Popular Culture Review Vol. 12, No. 1, February 2001 | Page 57
Martha Stewart’s Intimate Invitations
To e-commerce
Consumption is women’s work claim Hall and Neitz (107). Today, women are
able to consume from the comfort of home or office via e-commerce. E-commerce
sites provide a new avenue to consumption. Increasingly, these sites apply to every
aspect of consumption. Some e-commerce sites, particularly those offering on
line shopping, may be made more attractive to consumers through the use of
mediated interpersonal communication strategies. These efforts to use Web sites
to market products may expand the way we think about communication.
More than a decade ago, Cathcart and Gumpert described a dynamic interactive
system in which mass media and interpersonal communication are inextricably
intertwined; the system included interpersonal mediated communication as a form
of communication (Gumpert and Cathcart 30).
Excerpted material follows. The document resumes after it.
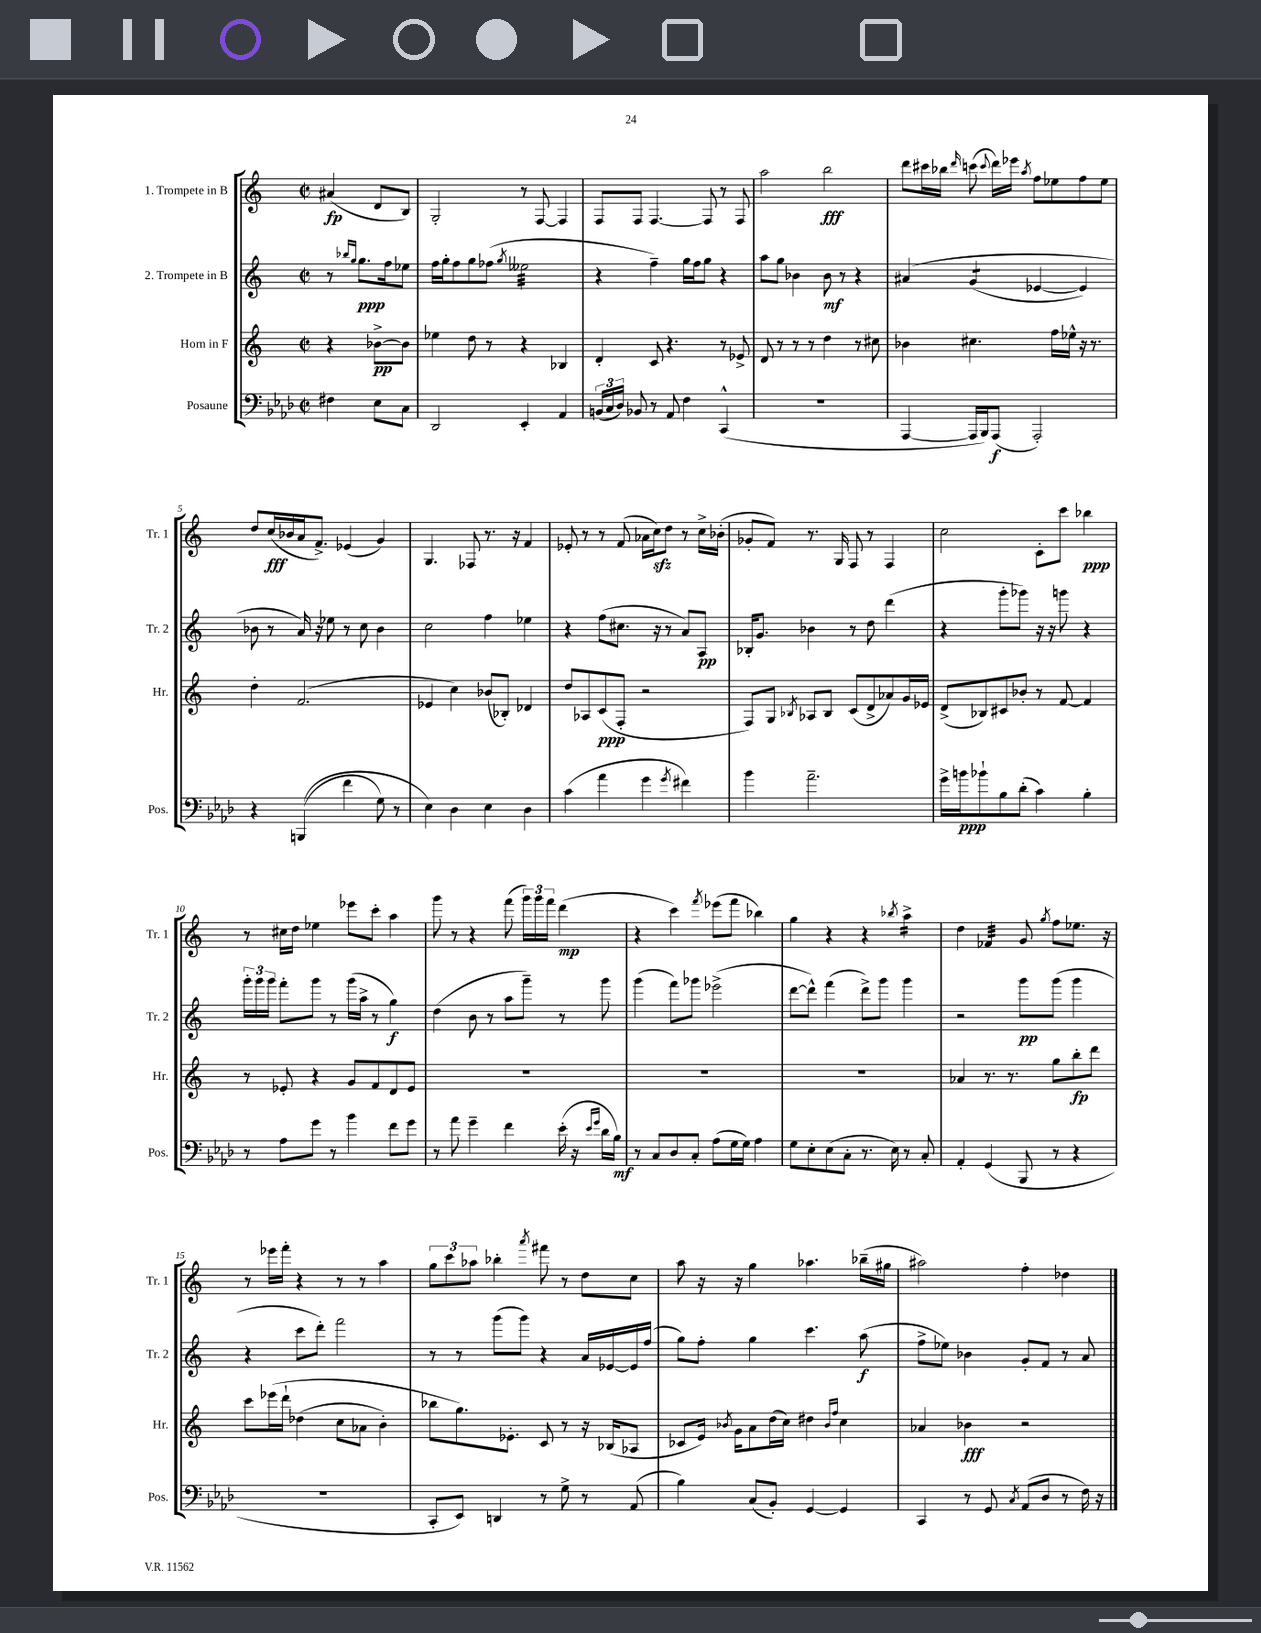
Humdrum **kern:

Their theoretical model of
communication “relates our social system to our media of communication and our
individual uses of media to our need for socialization” (Gumpert and Cathcart 25).
Drucker, Tentokali, and Gumpert claim that the “relationship of the private
and public worlds have undergone dramatic changes as a result of developments in
media technologies” (Drucker, Tentokali, and Gumpert 55). One area in which
media technologies, specifically the personal computer, have brought about such
changes is on-line shopping. On-line shopping in virtual marketplaces brings the
public marketplace into the private sphere of the home. A significant difference
between the actual marketplace and the virtual marketplace is that on-line shopping
is shopping in isolation, with no interpersonal interaction between actual
shopkeepers and customers.
Using Cathcart and Gumpert’s theoretical perspective, this article presents a
critical examination of on-line shopping using the Martha Stewart Living
Omnimedia Web site, www.marthastewart.com, as a sort of case study. This Web
site illustrates the exploitation of the illusion of interpersonal mediated
communication. This paper will show that the strategies of mediated interpersonal
communication, a form of interpersonal mediated communication, are used to guide
e-customers through the virtual marketplace of Martha’s Web Store, where
customers are urged to buy nostalgia-oriented products.
The rapid development of this Web site will be chronicled. This will help to
demonstrate the use of this marketing/e-commerce tool to create and satisfy
consumer demand for products associated with the Martha Stewart Living
Omnimedia (MSLO) Web site, magazine, radio and television shows, and books.